Dans son rapport de 2002 sur la croissance, le Secrétariat d'Etat à l'économie (SECO) relevait la cherté de la vie en Suisse qui selon ses calculs serait en moyenne 20% plus élevée qu'en Allemagne par exemple. Le SECO ciblait en particulier les secteurs de l'alimentation, des services de la santé et des loyers pour illustrer sa démonstration très convaincante par ailleurs. Des mesures, reprises par le Conseil fédéral, étaient même proposées pour remédier à la situation. Malheureusement, ces promesses gouvernementales sont restées lettre morte.

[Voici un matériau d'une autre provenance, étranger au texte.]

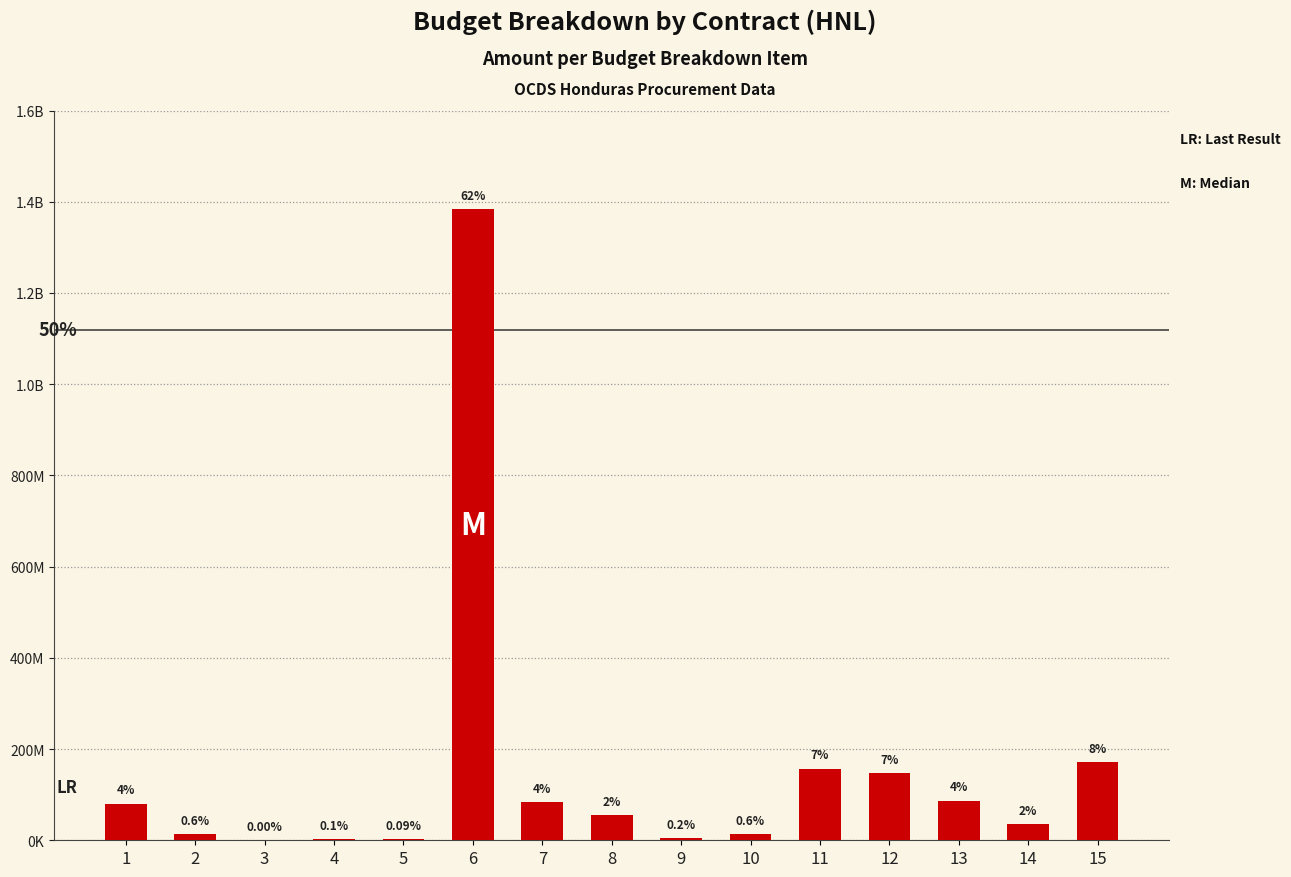

Which label corresponds to the smallest value in the chart?

3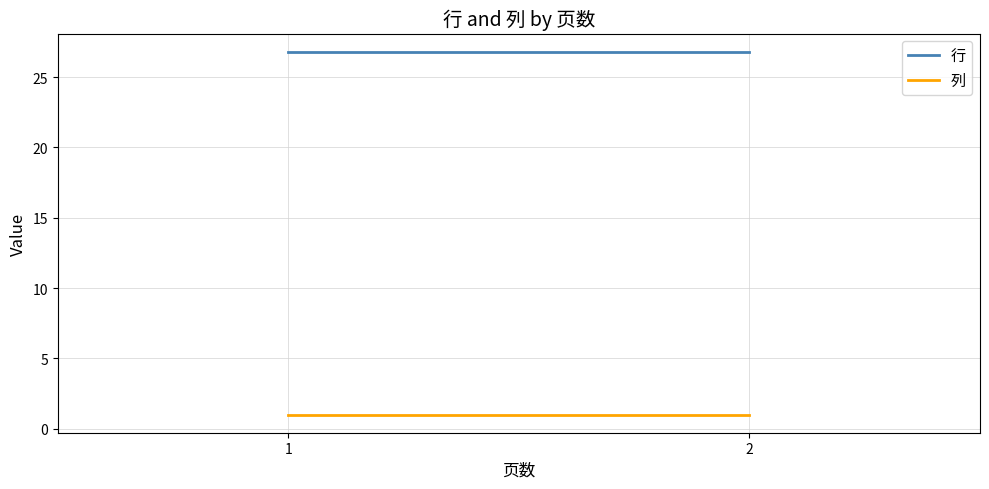

Which category has the lowest value in the 行 series?

1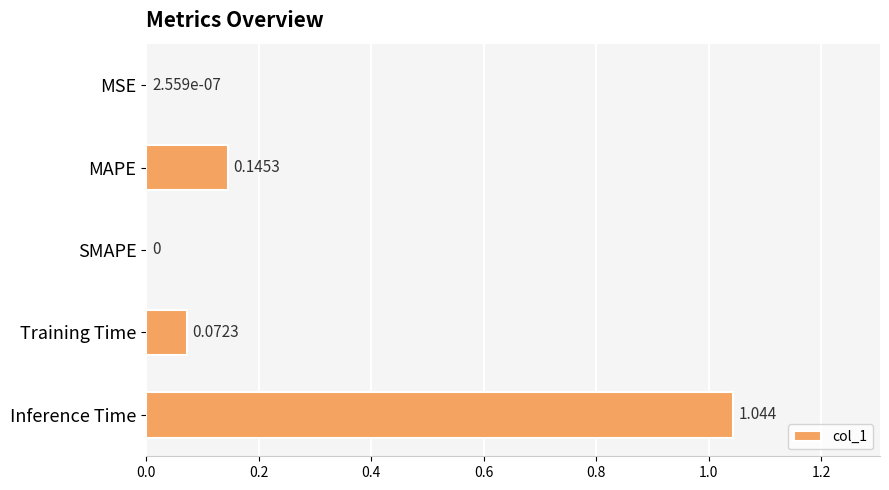

Which has a higher value, MAPE or Inference Time?

Inference Time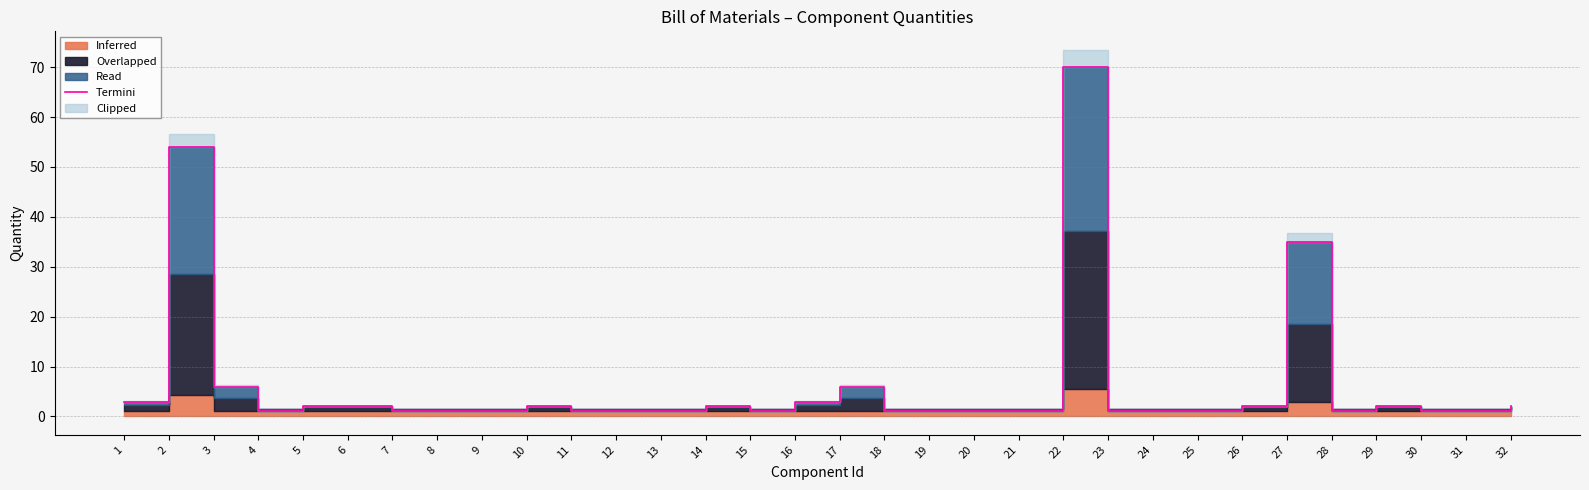

What is the sum of the values at 16 and 15?

4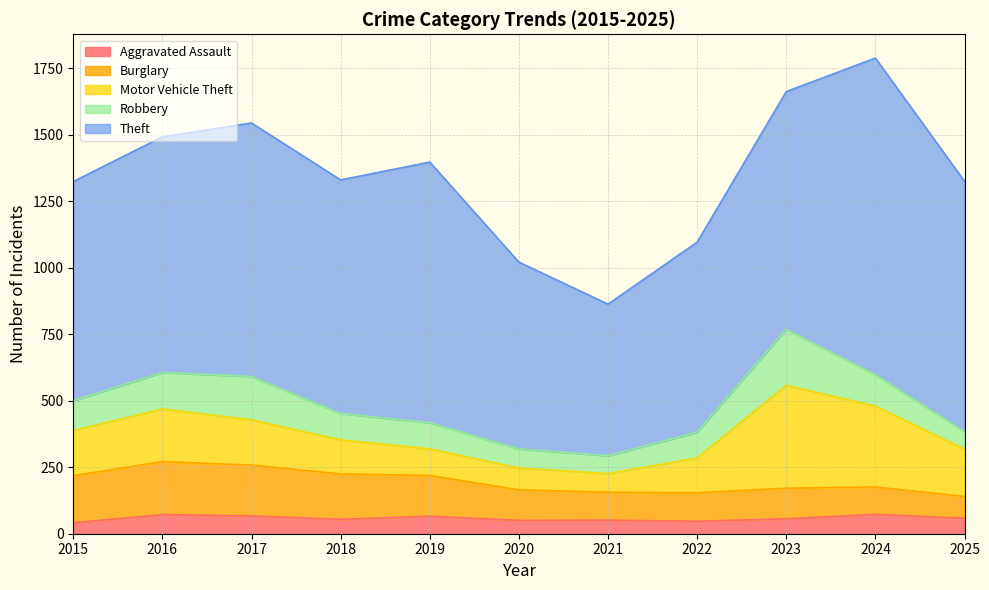

How many interior local valleys does the Burglary series have?

1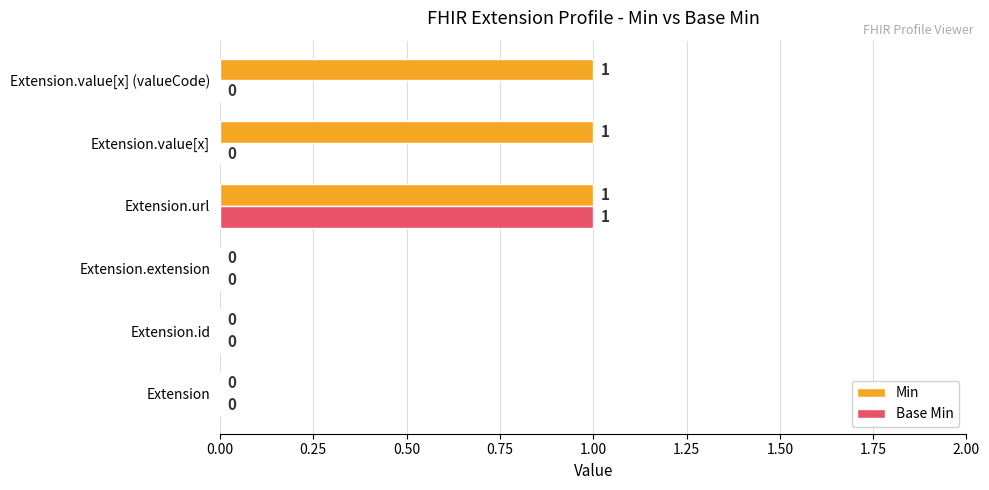

Is the value of Base Min at Extension.value[x] greater than the value of Min at Extension.value[x] (valueCode)?

No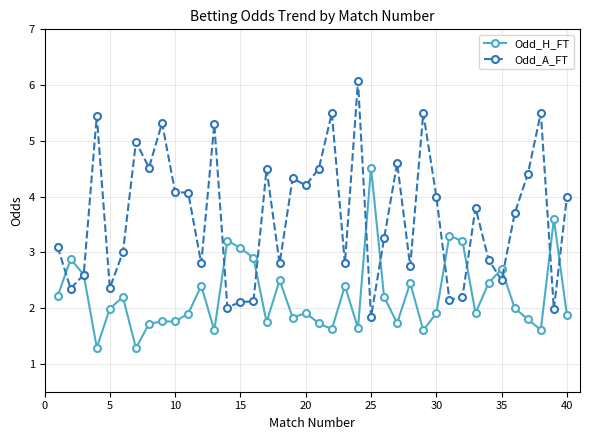

List the series in order of their overall mean, lowest first.

Odd_H_FT, Odd_A_FT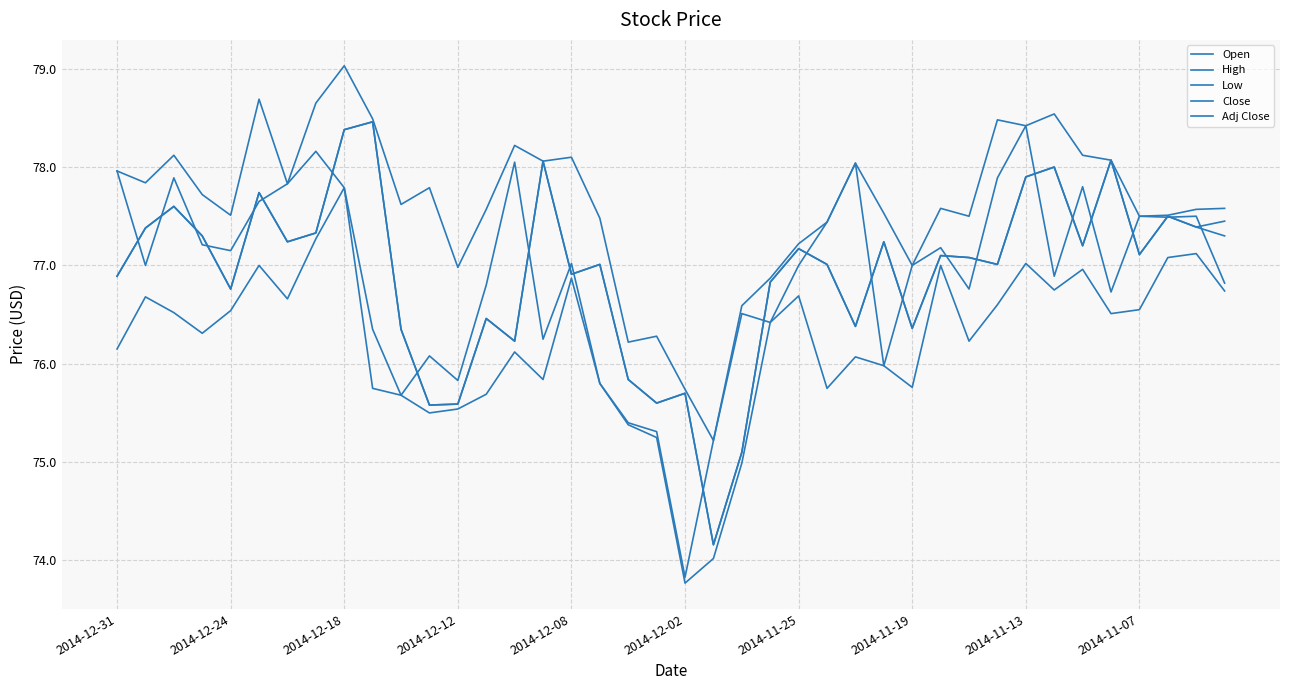

What is the average value of the High series?

77.6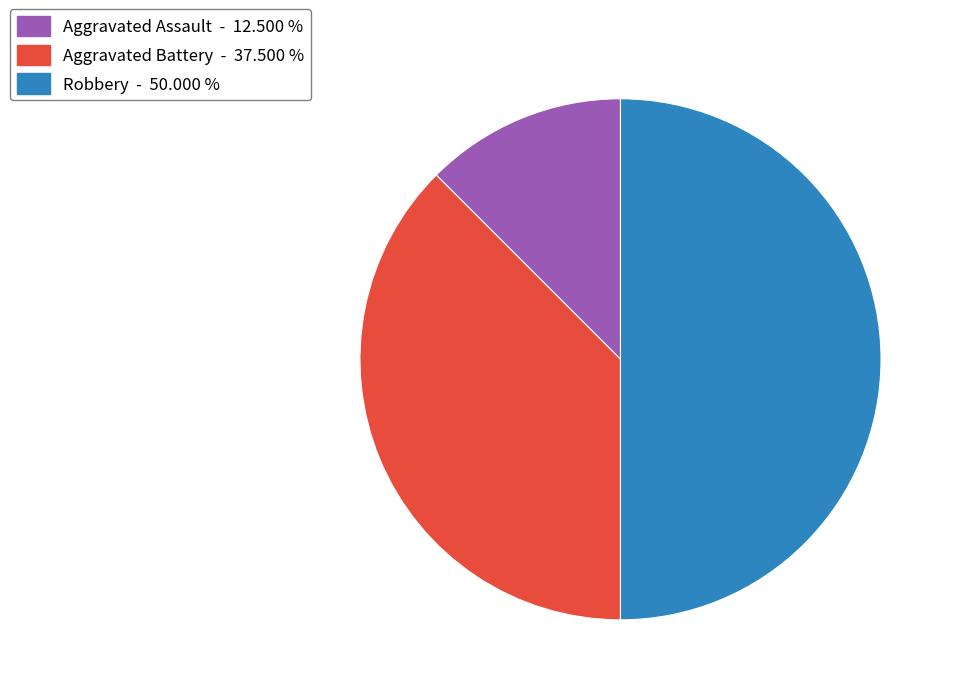

Does Aggravated Assault - 12.500 % account for over 50% of the chart?

No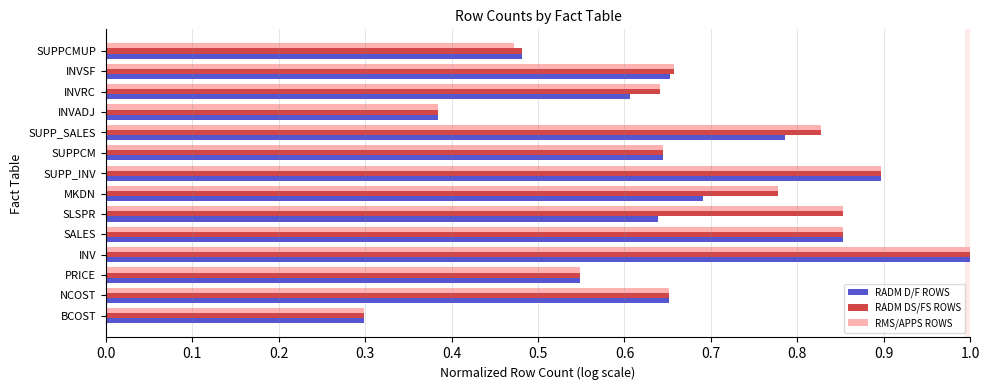

Which series has the largest range (max minus min)?

RMS/APPS ROWS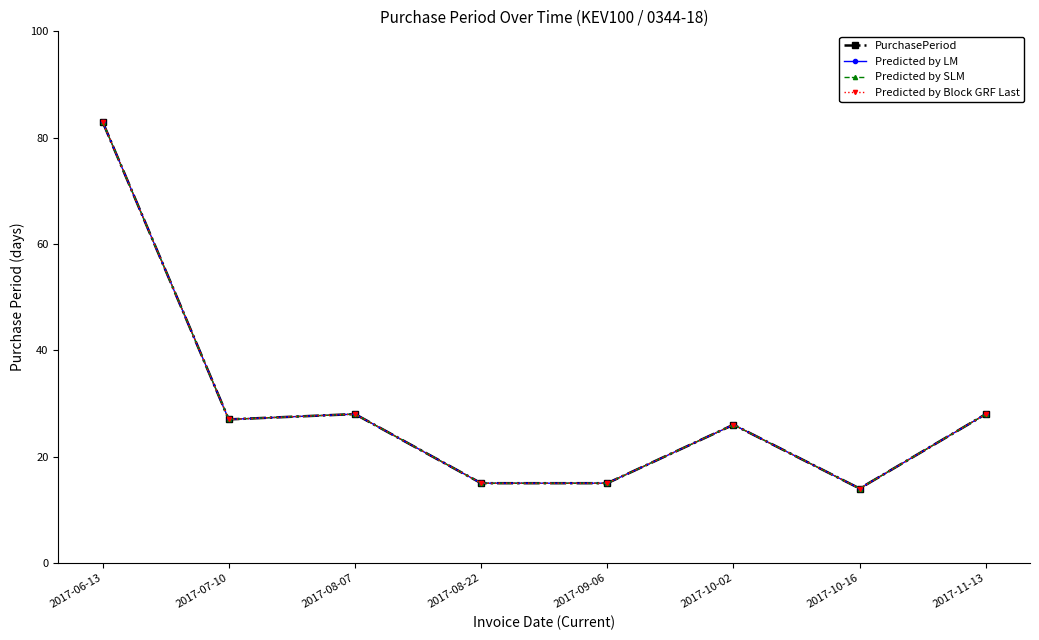

Does the chart have visible grid lines?

No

C'est pourquoi en 2004, le groupe socialiste a déposé une série d'interventions parlementaires pour lutter contre la vie chère en Suisse. A ce jour, ni le Conseil fédéral ni le Parlement n'ont trouvé le temps de se pencher sur nos propositions concrètes. Pire, la majorité du Parlement a saisi toutes les occasions pour repousser aux calendes grecques les décisions en la matière. La dernière en date s'est produite lors du débat sur la législation sur les brevets quand une majorité a rejeté l'autorisation des importations parallèles. Or ces importations constitueraient un moyen efficace pour contrer la pratique des prix surfaits imposés par les multinationales qui profitent largement pour engranger des gains supplémentaires. Et cela au détriment des consommateurs mais aussi des entreprises importatrices de biens et services sur les marchés internationaux.
En année électorales, d'aucuns dans le camp bourgeois découvrent aussi le thème de la vie chère ! Tant mieux, s'ils ne se trompaient pas de cibles en tirant sur les CFF et la SSR qui auraient respectivement, des tarifs et une redevance trop élevés.
Pour lutter contre les prix surfaits, dans son programme économique, le PSS revendique une commission de la concurrence plus incisive, des compétences accrues pour le Surveillant des prix, l'autorisation des importations parallèles, la suppression des obstacles techniques au commerce et une législation homogène pour les soumissions et la construction.
Ces mesures contre des prix d'importations excessifs feraient baisser les prix à la consommation et les coûts pour les entreprises suisses sans exercer pour autant une pression quelconque sur les salaires.